Specifically, the price-per-ton of lithium – the titular elemental component of the lithium-ion battery – keeps going up. The metal is already sitting at an all-time high of $78,000 per ton, OilPrice.com reports, which is more than four times what it cost just four years ago. And according to the International Energy Agency, it could increase by a staggering 4,000 percent by 2040, assuming the world’s current emissions targets are met.
Why The Big Price Tag?
Apart from the broad truth that demand for lithium is increasing as automakers pump out more and more battery-electric vehicles, one particular cause for concern is a bit of global economic news that could spell decreased competition in the lithium market in the future. Namely, Argentina has officially signed on with China’s “Belt and Road Initiative” to bolster the Chinese economy and facilitate more international trade. While it’s not clear that that has any specific implications for the cost of lithium, it’s worth noting that China and Argentina are both among the globe’s biggest lithium producers.
In other words: any alliance between China and Argentina could come to represent a sizable portion of the global lithium supply, and give the two countries outsize control over the commodity’s price and distribution.

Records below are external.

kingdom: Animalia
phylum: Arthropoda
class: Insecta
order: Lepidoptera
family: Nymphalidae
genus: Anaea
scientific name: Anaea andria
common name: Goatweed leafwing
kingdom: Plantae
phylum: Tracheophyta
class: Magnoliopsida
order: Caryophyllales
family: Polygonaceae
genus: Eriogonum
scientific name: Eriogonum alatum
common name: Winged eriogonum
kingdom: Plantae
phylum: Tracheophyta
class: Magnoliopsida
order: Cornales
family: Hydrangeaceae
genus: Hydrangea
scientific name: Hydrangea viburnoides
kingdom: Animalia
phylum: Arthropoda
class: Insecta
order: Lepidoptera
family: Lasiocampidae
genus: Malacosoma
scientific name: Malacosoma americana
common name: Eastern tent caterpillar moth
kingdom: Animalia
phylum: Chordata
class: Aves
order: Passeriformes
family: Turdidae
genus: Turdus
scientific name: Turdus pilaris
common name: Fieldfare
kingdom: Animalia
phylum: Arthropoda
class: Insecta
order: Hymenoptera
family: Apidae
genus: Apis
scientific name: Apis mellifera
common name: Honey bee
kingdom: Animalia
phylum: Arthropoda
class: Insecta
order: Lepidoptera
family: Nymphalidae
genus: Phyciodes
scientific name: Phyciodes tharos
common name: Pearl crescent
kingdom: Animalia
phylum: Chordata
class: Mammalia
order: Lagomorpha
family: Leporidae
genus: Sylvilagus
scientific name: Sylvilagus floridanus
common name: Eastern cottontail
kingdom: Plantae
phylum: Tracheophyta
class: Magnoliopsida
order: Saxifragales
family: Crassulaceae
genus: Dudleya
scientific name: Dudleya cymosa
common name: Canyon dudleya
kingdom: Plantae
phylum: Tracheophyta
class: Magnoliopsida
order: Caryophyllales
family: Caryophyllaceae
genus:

At the moment, it doesn’t seem like there’s any winning for drivers, whether they own an EV or not. At the same time that lithium prices are peaking, crude oil is surging as the world’s oil suppliers prepare for big supply disruptions related to Russia’s invasion of Ukraine. Just a few days after crossing the triple-digit mark for the first time in seven years, the price for a barrel of crude touched $115 on Wednesday, NPR reports. That’s despite 31 countries releasing a combined 60 million barrels from their strategic reserves in an attempt to stabilize prices.